── 阅读短文

涉私募基金保底存在两种类型,一是私募基金管理人、投资顾问机构、外部第三人等主体对私募基金投资者的内部保底;二是私募基金作为主体在对外交易过程中,交易相对方等主体对私募基金提供的外部保底。因外部保底过程中私募基金系作为一般商业主体参与交易,因此司法实践一般不会仅以接受外部保底的一方为私募基金而否定外部保底效力。内部保底的效力问题相对更为复杂,尽管金融监管层面长期以来一直强调打破刚兑,并对私募基金内部保底行为采取了日趋严格的禁止态度,但由于现行法律、行政法规对私募基金内部保底的效力尚无明确规定,故司法实践对内部保底效力的认定标准存在不同认识。
本篇先行探讨私募基金保底条款的认定和效力规则。为行文方便,下文所述“保底”均指私募基金内部保底。
一、私募基金保底的认定
私募基金保底,是指私募基金管理人、募集机构、销售机构、投资顾问机构,及该等主体的关联方、从业人员等主体,对私募基金投资者所作出的保证本金不受损失,保证最低收益,或限定损失金额、比例的承诺。其形式包括但不限于在基金合同、合伙协议或章程中签订保底条款,签订补充协议,签订单独的保底协议或出具承诺函、兑付计划书等。在保底实现途径方面,差额补足、远期回购在实践中最为常见,除此之外的一些特殊安排是否属于保底,需要具体讨论,现分析如下。
(一)基金损失发生后形成的金钱给付安排
实践中,保底安排大多在私募基金募集或运作阶段、投资损失尚未产生时作出。此时保底主要指向基金投资风险的分配,表现为投资者不承担基金将来或有的收益不足或本金损失风险。管理人等主体则借由预先免除投资风险的承诺招徕投资者、扩大基金规模。
实践中还有一类情况是,当基金在投资运作阶段已经实际出现损失,或者确定将要出现损失时,出于种种原因,当事人约定管理人等主体向投资者支付固定金额或比例的款项。对于基金损失发生后形成的金钱给付安排是否属于保底,存在不同观点。不少法院认为,此种安排是在亏损实际发生后,管理人自愿弥补投资者亏损,不构成保底或刚兑[北京三中院(2020)京03民终5181号、上海金融法院(2020)沪74民终328号、山东肥城法院(2020)鲁0983民初2899号],但亦有法院认为这类安排的本质仍是保证投资者不受损失,故属于保底[广东广州中院(2019)粤01民终23878号]。
我们认为,保底安排的商业实质是使私募基金投资者不承担本应自负的投资风险,而使风险转由管理人等主体承担。因此,判断管理人等主体与投资者形成的金钱给付安排是否属于保底,关键在于此种安排是否系对投资者本应自负的投资风险的再分配。在此基础上,可进一步分析如下:
一方面,在基金出现亏损时,管理人向投资者给付金钱的原因可能是多样的,除了纯粹承接投资者的投资风险外,也可能是管理人因违反义务造成基金损失后本就应向投资者赔偿损失。因此,不宜笼统地将管理人向投资者给付金钱的安排一概认定为保底。我们原则上认为,在基金损失确定发生后,由管理人等主体承担本应由投资者自负的损失的金钱给付安排,应认定为保底,但对于管理人因违反义务须承担损害赔偿责任而形成的金钱给付安排,不应认定为保底。

────
── 所给条目

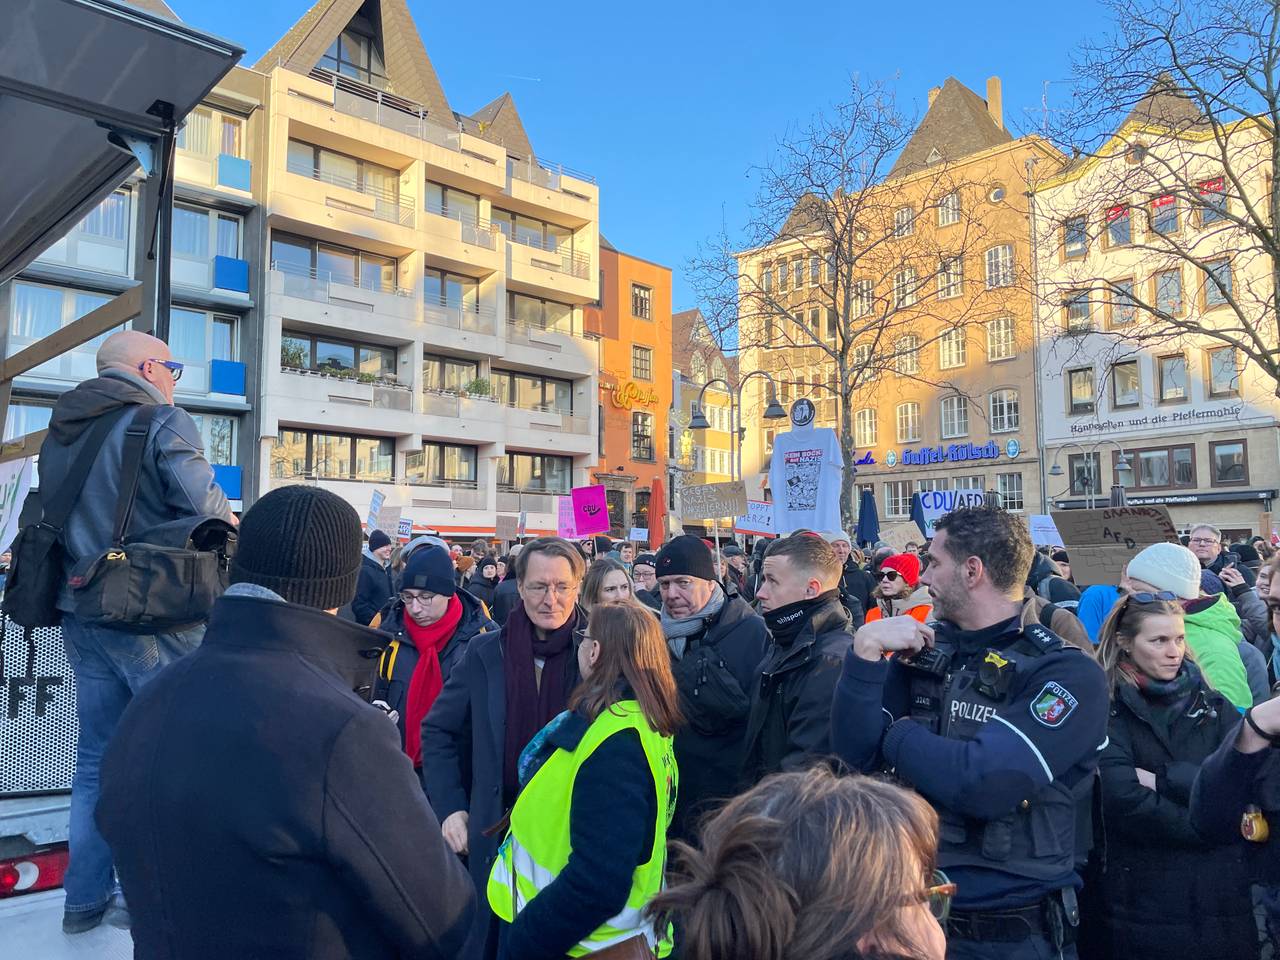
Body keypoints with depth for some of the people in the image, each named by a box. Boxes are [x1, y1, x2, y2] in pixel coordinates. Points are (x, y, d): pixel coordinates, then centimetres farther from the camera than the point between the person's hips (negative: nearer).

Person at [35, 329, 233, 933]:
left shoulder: (61, 431, 14)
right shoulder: (165, 422, -11)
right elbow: (207, 508, -20)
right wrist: (229, 524, 1)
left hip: (80, 613, 8)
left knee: (97, 757, 17)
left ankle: (85, 897, 26)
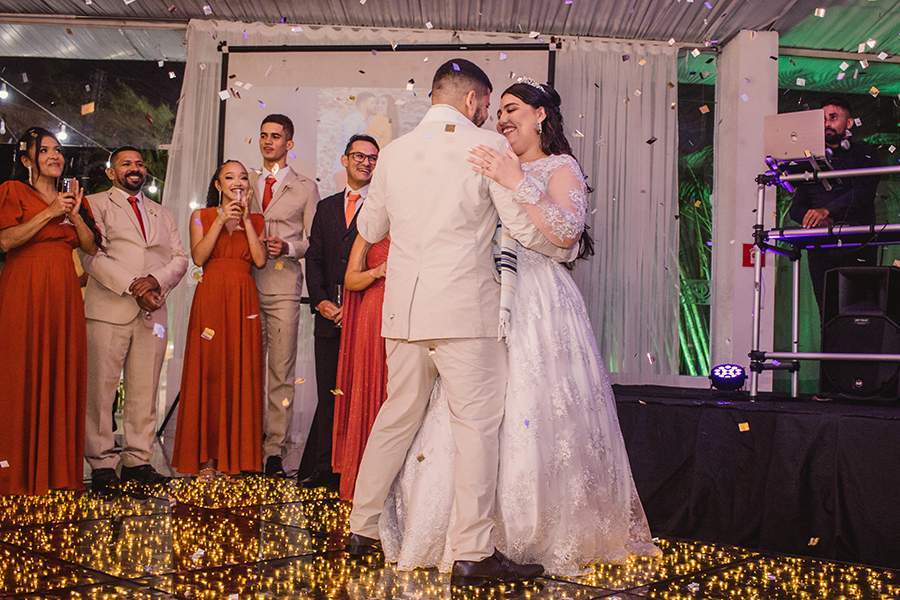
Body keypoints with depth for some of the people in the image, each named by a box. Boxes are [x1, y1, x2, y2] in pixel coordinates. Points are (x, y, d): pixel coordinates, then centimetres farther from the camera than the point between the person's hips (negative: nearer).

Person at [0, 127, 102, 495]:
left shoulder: (74, 198, 19)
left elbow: (92, 246, 12)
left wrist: (75, 215, -3)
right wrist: (50, 213, -11)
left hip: (64, 293, 5)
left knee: (63, 375, 2)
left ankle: (59, 468, 7)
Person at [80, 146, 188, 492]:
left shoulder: (163, 214, 24)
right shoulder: (95, 204, 9)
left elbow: (180, 258, 13)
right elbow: (92, 255, -5)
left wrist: (156, 280, -8)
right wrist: (133, 287, -14)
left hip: (152, 312, 4)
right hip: (109, 310, -4)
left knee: (145, 392, 3)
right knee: (100, 390, -4)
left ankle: (137, 461, 10)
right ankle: (102, 464, 3)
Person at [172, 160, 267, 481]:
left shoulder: (256, 220, 13)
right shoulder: (202, 216, 9)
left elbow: (260, 259, -2)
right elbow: (198, 256, -6)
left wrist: (245, 219, -4)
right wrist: (222, 220, -9)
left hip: (244, 302, 2)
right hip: (211, 299, -1)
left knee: (242, 374, -1)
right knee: (208, 373, -3)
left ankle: (236, 456, 8)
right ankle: (205, 457, 3)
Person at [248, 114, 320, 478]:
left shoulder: (305, 188, 11)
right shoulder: (246, 184, 20)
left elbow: (314, 240, 7)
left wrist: (288, 247, -11)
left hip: (283, 288, -3)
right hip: (246, 286, 3)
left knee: (281, 372, -5)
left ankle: (275, 449, 0)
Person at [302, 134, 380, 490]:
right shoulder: (326, 207, 18)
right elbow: (314, 258, 15)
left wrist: (354, 307, -13)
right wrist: (320, 300, -1)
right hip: (329, 315, 5)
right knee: (328, 394, 7)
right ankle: (325, 468, 15)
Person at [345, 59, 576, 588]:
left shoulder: (394, 152, 11)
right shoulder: (488, 146, -3)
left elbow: (371, 229, 20)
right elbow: (524, 227, -6)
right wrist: (566, 248, 13)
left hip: (403, 308, 6)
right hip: (464, 307, -5)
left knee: (397, 417, 16)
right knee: (478, 425, 1)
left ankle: (362, 528, 26)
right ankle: (473, 553, 3)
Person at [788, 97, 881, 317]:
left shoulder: (865, 154, 10)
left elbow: (863, 192, -8)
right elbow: (796, 207, 15)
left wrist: (827, 210, -23)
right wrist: (814, 218, -7)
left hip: (857, 247, -3)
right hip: (820, 247, 3)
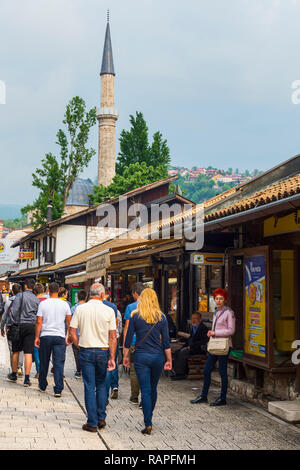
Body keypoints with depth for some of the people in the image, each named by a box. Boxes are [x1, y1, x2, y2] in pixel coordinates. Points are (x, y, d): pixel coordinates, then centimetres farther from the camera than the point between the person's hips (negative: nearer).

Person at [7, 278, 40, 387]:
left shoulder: (20, 295, -4)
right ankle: (27, 379, -4)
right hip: (31, 326, 2)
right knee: (28, 353, 0)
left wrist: (13, 324, -2)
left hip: (19, 325, -2)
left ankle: (13, 375, 25)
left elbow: (14, 310, -10)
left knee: (15, 351, 12)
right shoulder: (36, 299, 9)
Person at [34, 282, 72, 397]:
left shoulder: (43, 304, -2)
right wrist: (69, 336, 16)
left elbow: (39, 322, -4)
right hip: (60, 336, 0)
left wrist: (37, 337, 2)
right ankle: (58, 390, -6)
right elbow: (69, 322, 5)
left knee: (44, 363, 14)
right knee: (59, 364, -1)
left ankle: (42, 386, 29)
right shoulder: (64, 304, 1)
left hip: (45, 336, 0)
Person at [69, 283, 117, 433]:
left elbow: (72, 332, -4)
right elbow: (113, 337, -5)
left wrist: (79, 346, 10)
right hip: (103, 352, 1)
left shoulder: (80, 309, -3)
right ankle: (101, 418, 17)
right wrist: (112, 358, -2)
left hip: (86, 351, 0)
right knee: (101, 384, 17)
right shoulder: (109, 311, -4)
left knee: (89, 387, 3)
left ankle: (92, 423, 5)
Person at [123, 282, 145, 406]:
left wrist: (124, 343, 5)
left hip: (134, 343, -2)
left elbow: (127, 327, -3)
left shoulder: (130, 307, -4)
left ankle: (134, 397, 17)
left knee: (134, 370, 9)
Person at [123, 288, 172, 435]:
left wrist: (125, 356, 9)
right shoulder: (161, 317, 0)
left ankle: (148, 424, -6)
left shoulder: (135, 316, -3)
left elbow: (128, 338, -1)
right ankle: (149, 417, 33)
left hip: (141, 356, -2)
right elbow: (166, 341, 1)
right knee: (153, 389, 17)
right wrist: (169, 360, 7)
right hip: (157, 357, 2)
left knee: (145, 391, -1)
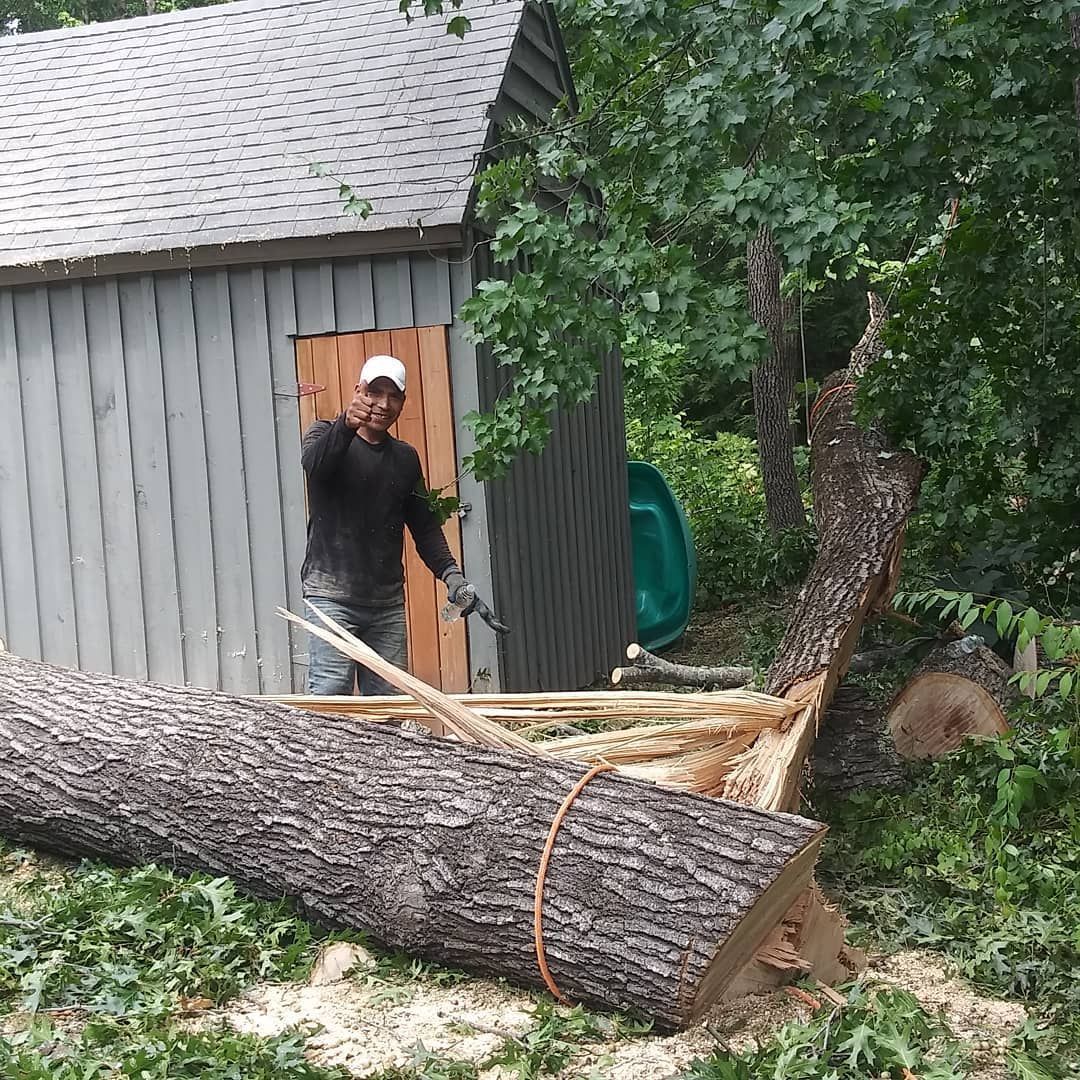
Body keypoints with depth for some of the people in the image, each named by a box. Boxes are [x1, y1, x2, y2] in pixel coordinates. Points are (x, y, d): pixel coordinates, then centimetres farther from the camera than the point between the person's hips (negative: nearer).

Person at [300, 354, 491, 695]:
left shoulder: (406, 458, 17)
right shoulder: (325, 435, 2)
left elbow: (425, 525, 20)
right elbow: (314, 463, -23)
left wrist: (450, 573, 3)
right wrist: (346, 425, -43)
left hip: (388, 602, 5)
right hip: (332, 597, -5)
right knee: (329, 695, -13)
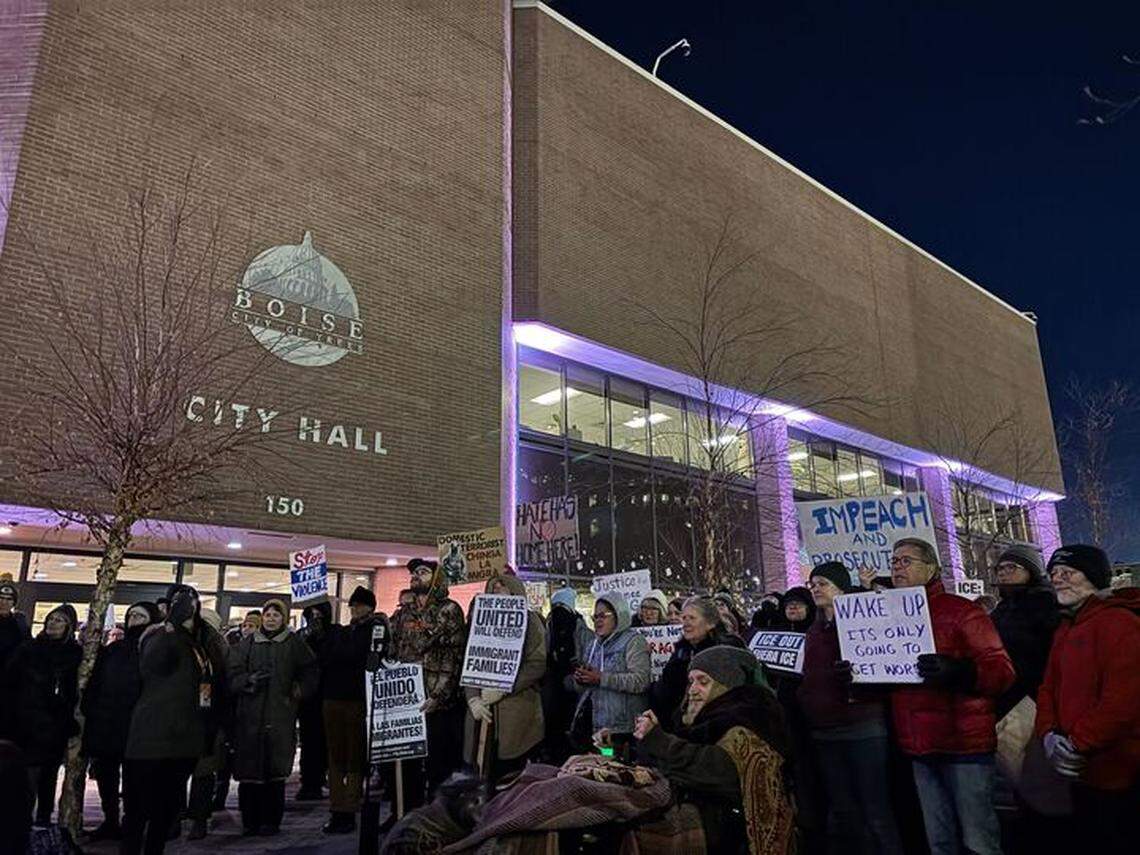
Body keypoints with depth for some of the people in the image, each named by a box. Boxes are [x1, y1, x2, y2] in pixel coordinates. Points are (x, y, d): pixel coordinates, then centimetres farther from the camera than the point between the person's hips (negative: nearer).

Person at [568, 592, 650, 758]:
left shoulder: (633, 641, -3)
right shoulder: (593, 645, 19)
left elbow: (641, 681, -18)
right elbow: (582, 689, 25)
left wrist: (602, 679, -20)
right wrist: (579, 680, 0)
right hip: (589, 724, 6)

────

## 任务:
1. 在讲私募基金保底的这篇短文里,实践中最常见的两种保底实现途径是什么?
2. 接着讲私募基金保底的这篇短文往下写。

## 练习结果:
1. 差额补足和远期回购。

2.
另一方面,从保底的实质内核来看,只要管理人等主体向投资者负担金钱给付义务的目的在于免除投资者本应自负的投资风险,即应属于保底,相关安排的定性与其形成时间并无关系。现行调整保底行为的规则[例如《关于规范金融机构资产管理业务的指导意见》(下称“《资管新规》”)第十九条第一款[1]、《全国法院民商事审判工作会议纪要》(下称“《九民会议纪要》”)第92条第2款[2]]均未将保底限于基金损失发生前形成的安排。因此,在基金损失实际发生后作出的安排,也可能构成保底。故前述部分案例以相关安排形成于损失发生后而认定不构成保底,裁判逻辑值得商榷。
当然,该等案例中法院认为基金损失发生后形成的管理人向投资者负担金钱给付义务的安排不构成保底,其用意在于排除适用禁止保底的相关规定,从而支持投资者依据相关约定提出的给付请求,实现个案中的结果公平。在“打破刚兑”的监管趋势下,这种裁判路径的选择有其合理性。
若认定基金损失实际发生后达成的金钱给付安排构成保底,则裁判结果的考量应通过判断保底行为的效力及其后果加以实现,对此我们将在本主题下篇展开分析。
(二)预期收益率、业绩比较基准约定
就基金合同中约定的“预期收益率”“业绩比较基准”条款是否构成保底,监管部门和司法实践存在不同态度。监管层面往往对此采取较为严格的认定标准。中国证券监督管理委员会(下称“证监会”)、中国证券投资基金业协会(下称“基金业协会”)多项规定均明确要求慎用、禁用“预期收益率”“业绩比较基准”进行宣传,[3]基金业协会在多起纪律处分案例中均仅以基金合同中存在“预期收益率”“业绩比较基准”条款即认定管理人存在违规承诺收益的保底行为。[4]其中部分管理人曾主张虽然相关交易文件载有描述预期收益率的条款,但其不存在承诺收益的主观意图和事实行为,基金销售过程中也已明确告知投资者产品风险和不保本保收益的情况,但基金业协会并未采纳该等申辩意见。[5]但是,司法实践基本不会单独以基金合同存在“预期收益率”“业绩比较基准”条款即认定构成保底,更多的是依据私募基金交易的具体安排认定其是否实质存在保底情形。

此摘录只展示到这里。